The US $10.5m was requested by the UN Food and Agriculture Organization (FAO) is to: (1) help rebuild the livelihoods of the farmers most affected by natural disasters; (2) rehabilitate the irrigation network in the main areas affected by flooding, and (3) help prevent the spread of disease among surviving livestock.

 

Only US$828,000, just 8% of the amount originally requested for agriculture, has been provided.  The letter written to the UN Humanitarian Coordinator stated “… The fact that the response to the agriculture section of the Flash Appeal has been so disappointing suggests that once again that the international aid machine remains wedded to the short-term and has scant regard for lasting solutions to Haiti's problems."

 

The Haiti Support Group is one of the groups which has expressed concern. Director Charles Arthur stated "Six or nine months from now, when the images of starving Haitian children are broadcast on North American and European television, people will ask how the situation in Haiti was allowed to get so bad. If Haitian farmers don't get help, we are looking at the strong possibility of a terrible famine."

 

The UN is seeking to hold a global food summit in the first half of 2009 (dates TBD) to seek fairer trade and help farmers in poor countries make a decent living.
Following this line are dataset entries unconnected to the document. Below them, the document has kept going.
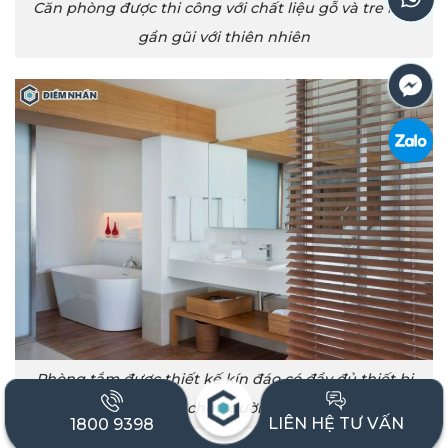
Căn phòng được thi công với chất liệu gỗ và tre nên
gần gũi với thiên nhiên
Phòng tắm được thiết kế kín đáo có đầy đủ thiết bị
phục vụ cho người sử dụng
LIÊN HỆ TƯ VẤN
1800 9398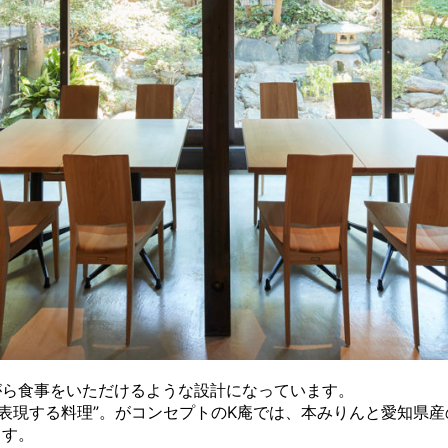
がら食事をいただけるような設計になっています。
表現する料理”。がコンセプトのK庵では、本みりんと愛知県
ます。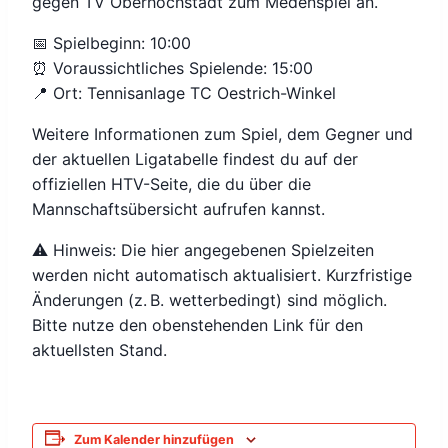
gegen TV Oberhöchstadt zum Medenspiel an.
📅 Spielbeginn: 10:00
⏰ Voraussichtliches Spielende: 15:00
📍 Ort: Tennisanlage TC Oestrich-Winkel
Weitere Informationen zum Spiel, dem Gegner und
der aktuellen Ligatabelle findest du auf der
offiziellen HTV-Seite, die du über die
Mannschaftsübersicht aufrufen kannst.
⚠️ Hinweis: Die hier angegebenen Spielzeiten
werden nicht automatisch aktualisiert. Kurzfristige
Änderungen (z. B. wetterbedingt) sind möglich.
Bitte nutze den obenstehenden Link für den
aktuellsten Stand.
Zum Kalender hinzufügen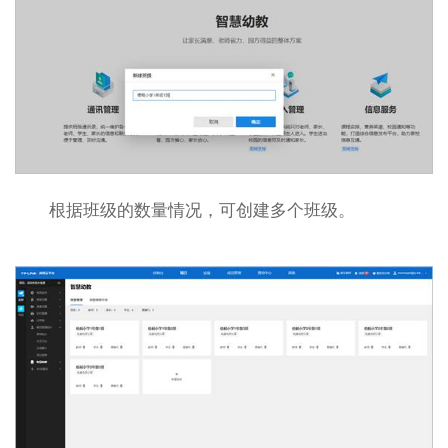
根据班级的数量情况，可创建多个班级。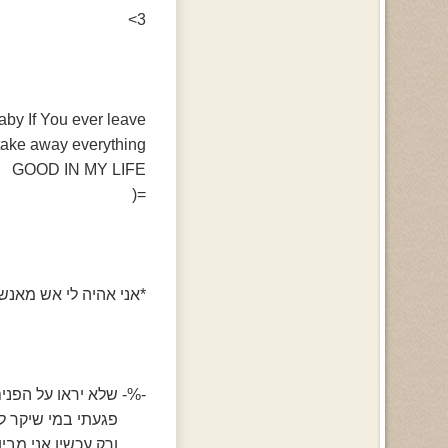
3>
aby If You ever leave
 take away everything
GOOD IN MY LIFE
=(
*אני אהיה לי אש מאנש
-%- שלא יראו על הפני
פגעתי במי שיקר לי
ורק עכשיו אני מבין.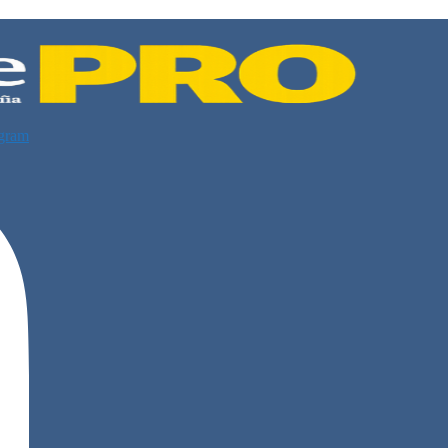
agram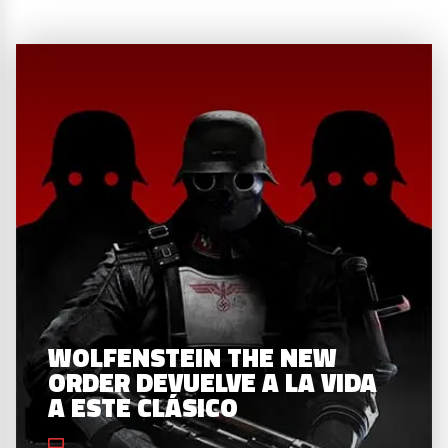
WOLFENSTEIN THE NEW
ORDER DEVUELVE A LA VIDA
A ESTE CLÁSICO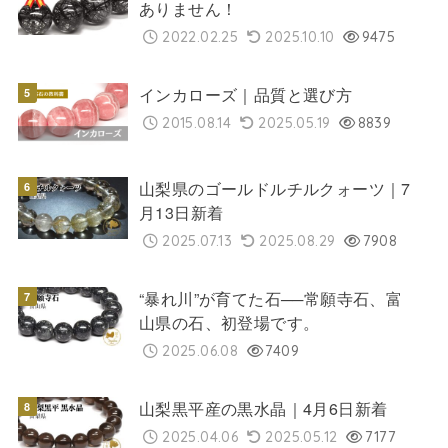
ありません！
2022.02.25
2025.10.10
9475
インカローズ｜品質と選び方
2015.08.14
2025.05.19
8839
山梨県のゴールドルチルクォーツ｜7
月13日新着
2025.07.13
2025.08.29
7908
“暴れ川”が育てた石──常願寺石、富
山県の石、初登場です。
2025.06.08
7409
山梨黒平産の黒水晶｜4月6日新着
2025.04.06
2025.05.12
7177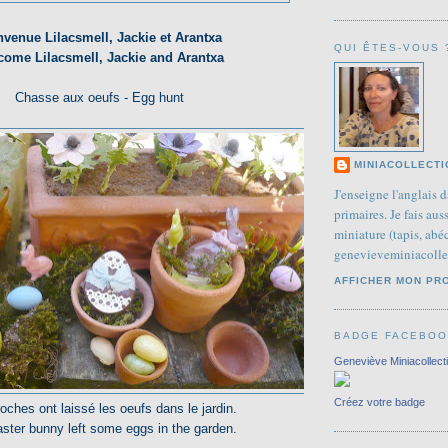
nvenue Lilacsmell, Jackie et Arantxa
QUI ÊTES-VOUS 
come Lilacsmell, Jackie and Arantxa
Chasse aux oeufs - Egg hunt
MINIACOLLECTI
J'enseigne l'anglais d
primaires. Je fais aus
miniature (tapis, abéc
genevieveminiacoll
AFFICHER MON PR
BADGE FACEBO
Geneviève Miniacollect
Créez votre badge
oches ont laissé les oeufs dans le jardin.
ster bunny left some eggs in the garden.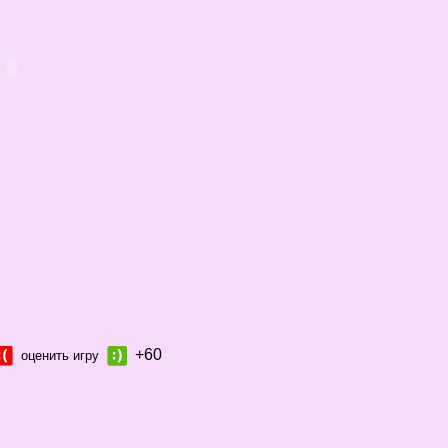
+60
оценить игру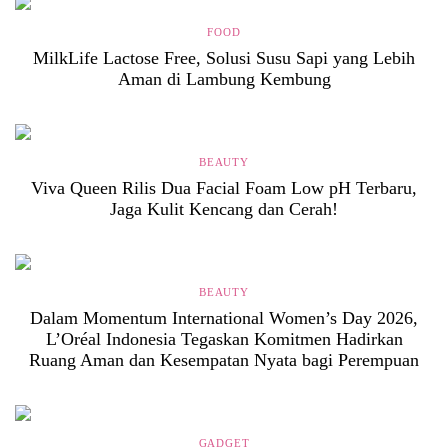
FOOD
MilkLife Lactose Free, Solusi Susu Sapi yang Lebih
Aman di Lambung Kembung
BEAUTY
Viva Queen Rilis Dua Facial Foam Low pH Terbaru,
Jaga Kulit Kencang dan Cerah!
BEAUTY
Dalam Momentum International Women’s Day 2026,
L’Oréal Indonesia Tegaskan Komitmen Hadirkan
Ruang Aman dan Kesempatan Nyata bagi Perempuan
GADGET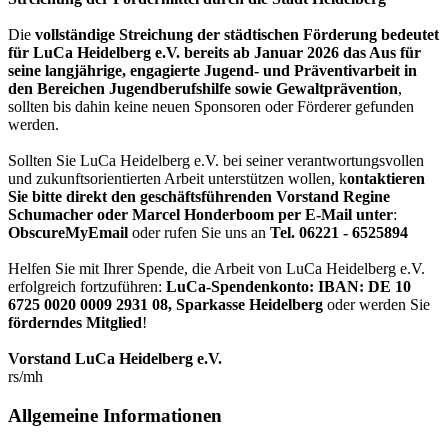
Die
vollständige Streichung der städtischen Förderung bedeutet
für LuCa Heidelberg e.V. bereits ab Januar 2026 das Aus für
seine langjährige, engagierte Jugend- und Präventivarbeit in
den Bereichen Jugendberufshilfe sowie Gewaltprävention
,
sollten bis dahin keine neuen Sponsoren oder Förderer gefunden
werden.
Sollten Sie LuCa Heidelberg e.V. bei seiner verantwortungsvollen
und zukunftsorientierten Arbeit unterstützen wollen, k
ontaktieren
Sie bitte direkt den geschäftsführenden Vorstand Regine
Schumacher oder Marcel Honderboom per E-Mail unter
:
ObscureMyEmail
oder rufen Sie uns an
Tel. 06221 - 6525894
Helfen Sie mit Ihrer Spende, die Arbeit von LuCa Heidelberg e.V.
erfolgreich fortzuführen:
LuCa-Spendenkonto: IBAN:
DE 10
6725 0020 0009 2931 08
,
Sparkasse Heidelberg
oder werden Sie
förderndes Mitglied
!
Vorstand LuCa Heidelberg e.V.
rs/mh
Allgemeine Informationen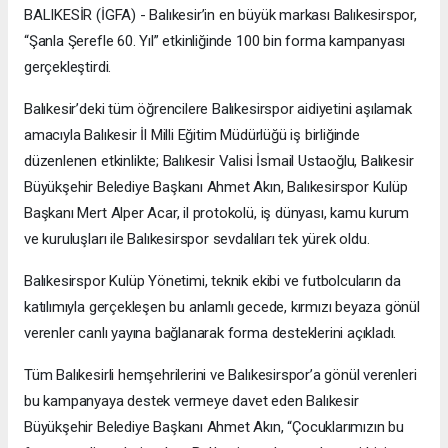
BALIKESİR (İGFA) - Balıkesir’in en büyük markası Balıkesirspor,
“Şanla Şerefle 60. Yıl” etkinliğinde 100 bin forma kampanyası
gerçekleştirdi.
Balıkesir’deki tüm öğrencilere Balıkesirspor aidiyetini aşılamak
amacıyla Balıkesir İl Milli Eğitim Müdürlüğü iş birliğinde
düzenlenen etkinlikte; Balıkesir Valisi İsmail Ustaoğlu, Balıkesir
Büyükşehir Belediye Başkanı Ahmet Akın, Balıkesirspor Kulüp
Başkanı Mert Alper Acar, il protokolü, iş dünyası, kamu kurum
ve kuruluşları ile Balıkesirspor sevdalıları tek yürek oldu.
Balıkesirspor Kulüp Yönetimi, teknik ekibi ve futbolcuların da
katılımıyla gerçekleşen bu anlamlı gecede, kırmızı beyaza gönül
verenler canlı yayına bağlanarak forma desteklerini açıkladı.
Tüm Balıkesirli hemşehrilerini ve Balıkesirspor’a gönül verenleri
bu kampanyaya destek vermeye davet eden Balıkesir
Büyükşehir Belediye Başkanı Ahmet Akın, “Çocuklarımızın bu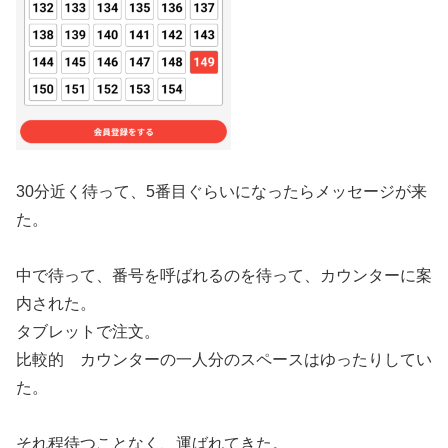
30分近く待って、5番目ぐらいになったらメッセージが来
た。
中で待って、番号を呼ばれるのを待って、カウンターに案
内された。
タブレットで注文。
比較的 カウンターの一人分のスペースはゆったりしてい
た。
それ程待つことなく、運ばれてきた。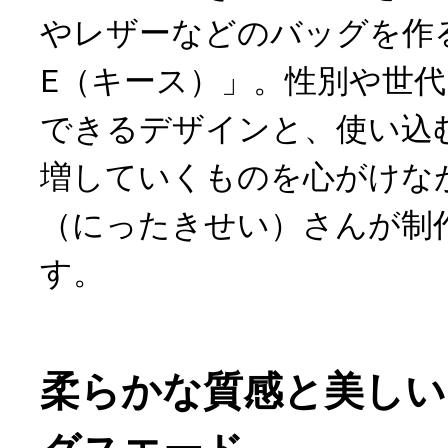
やレザーなどのバッグを作る
E（キース）」。性別や世
できるデザインと、使い込
増していくものを心がけな
（にったきせい）さんが制
す。
柔らかな質感と美しい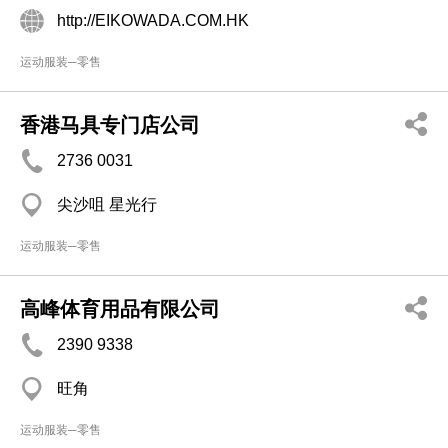
http://EIKOWADA.COM.HK
运动服装─零售
香港马具专门店公司
2736 0031
尖沙咀 星光行
运动服装─零售
高峰体育用品有限公司
2390 9338
旺角
运动服装─零售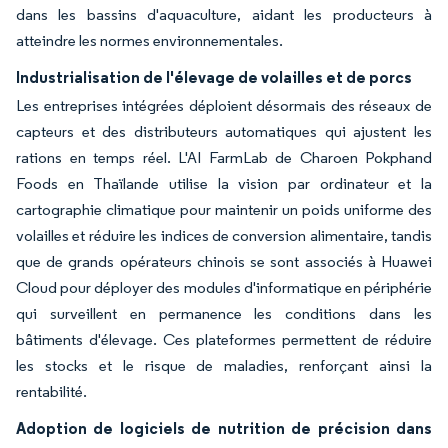
dans les bassins d'aquaculture, aidant les producteurs à
atteindre les normes environnementales.
Industrialisation de l'élevage de volailles et de porcs
Les entreprises intégrées déploient désormais des réseaux de
capteurs et des distributeurs automatiques qui ajustent les
rations en temps réel. L'AI FarmLab de Charoen Pokphand
Foods en Thaïlande utilise la vision par ordinateur et la
cartographie climatique pour maintenir un poids uniforme des
volailles et réduire les indices de conversion alimentaire, tandis
que de grands opérateurs chinois se sont associés à Huawei
Cloud pour déployer des modules d'informatique en périphérie
qui surveillent en permanence les conditions dans les
bâtiments d'élevage. Ces plateformes permettent de réduire
les stocks et le risque de maladies, renforçant ainsi la
rentabilité.
Adoption de logiciels de nutrition de précision dans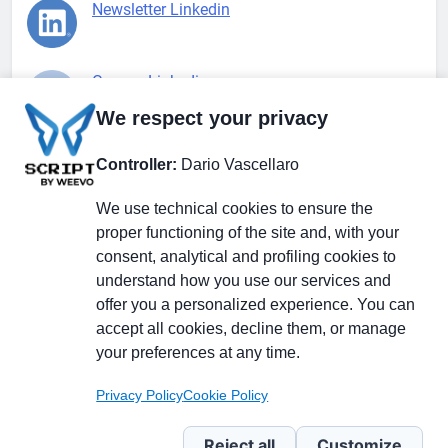
Newsletter Linkedin
Gruppo Linkedin
We respect your privacy
Pagina Facebook
Controller:
Dario Vascellaro
We use technical cookies to ensure the
X.com
proper functioning of the site and, with your
consent, analytical and profiling cookies to
understand how you use our services and
offer you a personalized experience. You can
accept all cookies, decline them, or manage
Il Giornale delle PMI.
Disclaimer
Privacy Policy
Cookie
your preferences at any time.
Testata giornalistica
registrata al Tribunale di
Privacy Policy
Cookie Policy
Milano n. 353 del 19
novembre 2013 Powered By
Reject all
Customize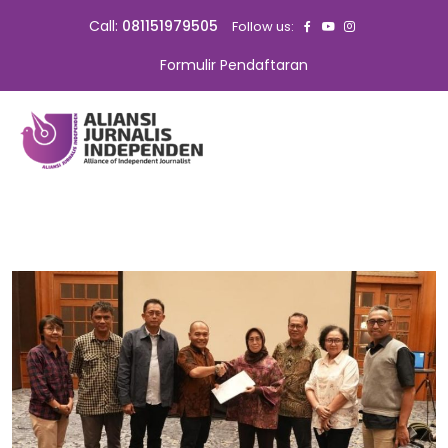
Call:
081151979505
Follow us:
Formulir Pendaftaran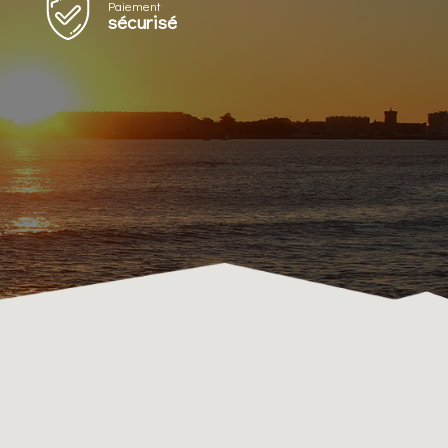
Paiement
sécurisé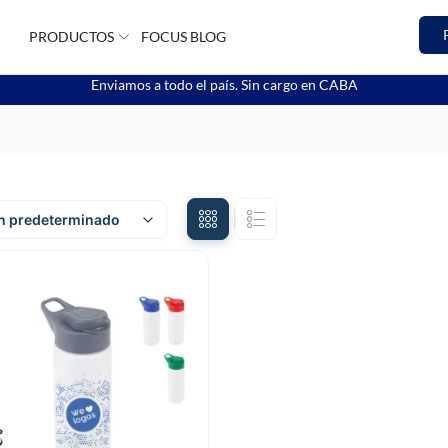
PRODUCTOS
FOCUS BLOG
Enviamos a todo el país. Sin cargo en CABA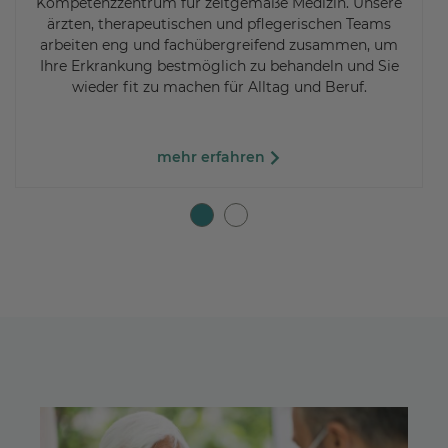
Kompetenzzentrum für zeitgemäße Medizin. Unsere
ärzten, therapeutischen und pflegerischen Teams
arbeiten eng und fachübergreifend zusammen, um
Ihre Erkrankung bestmöglich zu behandeln und Sie
wieder fit zu machen für Alltag und Beruf.
mehr erfahren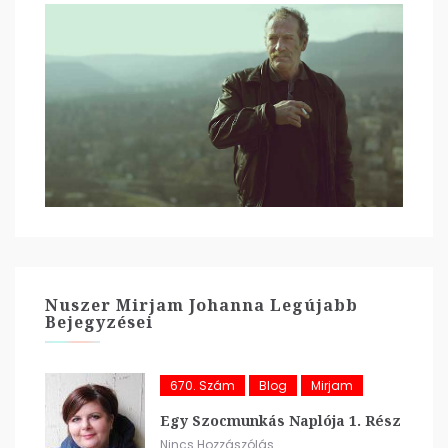
Nuszer Mirjam Johanna Legújabb
Bejegyzései
670. Szám
Blog
Mirjam
Egy Szocmunkás Naplója 1. Rész
Nincs Hozzászólás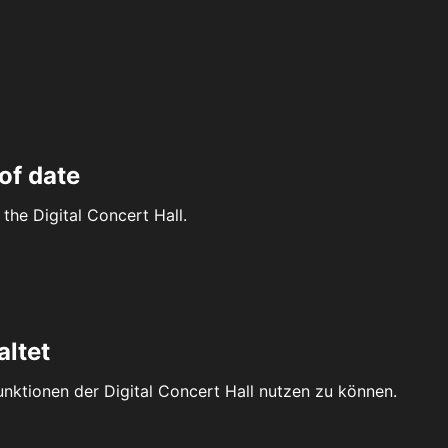
of date
the Digital Concert Hall.
altet
Funktionen der Digital Concert Hall nutzen zu können.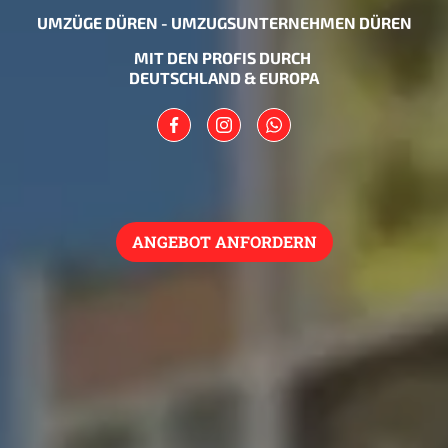
UMZÜGE DÜREN - UMZUGSUNTERNEHMEN DÜREN
MIT DEN PROFIS DURCH
DEUTSCHLAND & EUROPA
ANGEBOT ANFORDERN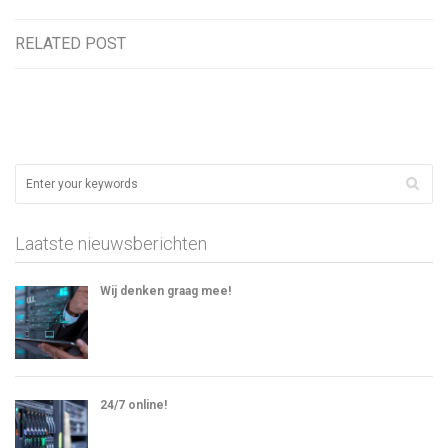
RELATED POST
Laatste nieuwsberichten
Wij denken graag mee!
24/7 online!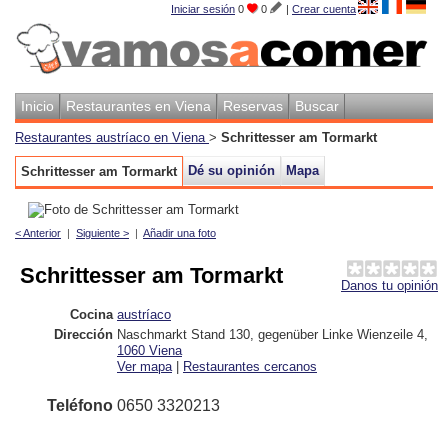
Iniciar sesión
0
0
|
Crear cuenta
Inicio
Restaurantes en Viena
Reservas
Buscar
Restaurantes austríaco en Viena
>
Schrittesser am Tormarkt
Dé su opinión
Mapa
Schrittesser am Tormarkt
< Anterior
|
Siguiente >
|
Añadir una foto
Schrittesser am Tormarkt
Danos tu opinión
Cocina
austríaco
Dirección
Naschmarkt Stand 130, gegenüber Linke Wienzeile 4
,
1060
Viena
Ver mapa
|
Restaurantes cercanos
Teléfono
0650 3320213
Jacques Diouf, head of the Food and Agriculture Organisation (FAO), said the summit would seek to reform trade, encourage greater food production in developing countries and ensure funding for infrastructure and agricultural productivity. Diouf said he hoped the summit would find $30 billion a year to help boost developing country farm output.

 

The World Food Program (WFP) reports it has thus far distributed rations to more than half a million people, including 266,000 in the storm-ravaged northern city of Gonaives. But many flood survivors complain they have not received enough food. The WFP home page features a link through which concerned individuals can make a donation for their food assistance programs in Haiti.

 

Interestingly, WFP and the International Fund for Agricultural Development (IFAD) have launched a joint initiative with the Bill & Melinda Gates Foundation which aims to help provide poor rural farmers with financial protection following natural hazard events. Under the initiative, the foundation is providing US$998,000 in funding to support the research and planning for insurance schemes designed to help shield small farmers from the impact of natural disasters and climate change.

 

Support from the foundation will be used to assess the experience of ongoing initiatives in index insurance and define the key factors in creating widespread access to index insurance. This analysis will benefit from collaborations of leading public and private sector experts in the field. The IFAD-WFP team will also develop an overall strategy for a joint Weather Risk Management Facility (WRMF) that would build the capacity of public and private entities in weather insurance and develop and test delivery models for index insurance relevant to rural smallholders.

 

Weather index-based insurance schemes have been successfully piloted in a number of countries including Ethiopia,Malawi , Nicaragua,Honduras and India.  Payouts to farmers who subscribe to the schemes are triggered by pre-defined and independently-verifiable indices tracking events such as lack of rainfall during critical crop growing periods. Weather indexed insurance has also been piloted by WFP as the basis for the first humanitarian insurance policy for Ethiopia.

 

A number of strategic partners will play critical roles in this work, including the World Meteorological Organization, which establishes quality and accessibility standards for weather data around the world. In addition, the International Research Institute for Climate and Society (IRI) will support the climate science behind this project and disseminate some of the findings.

 

We'll continue to keep you updated on any new food security developments.  Happy Thanksgiving from Haiti Innovation.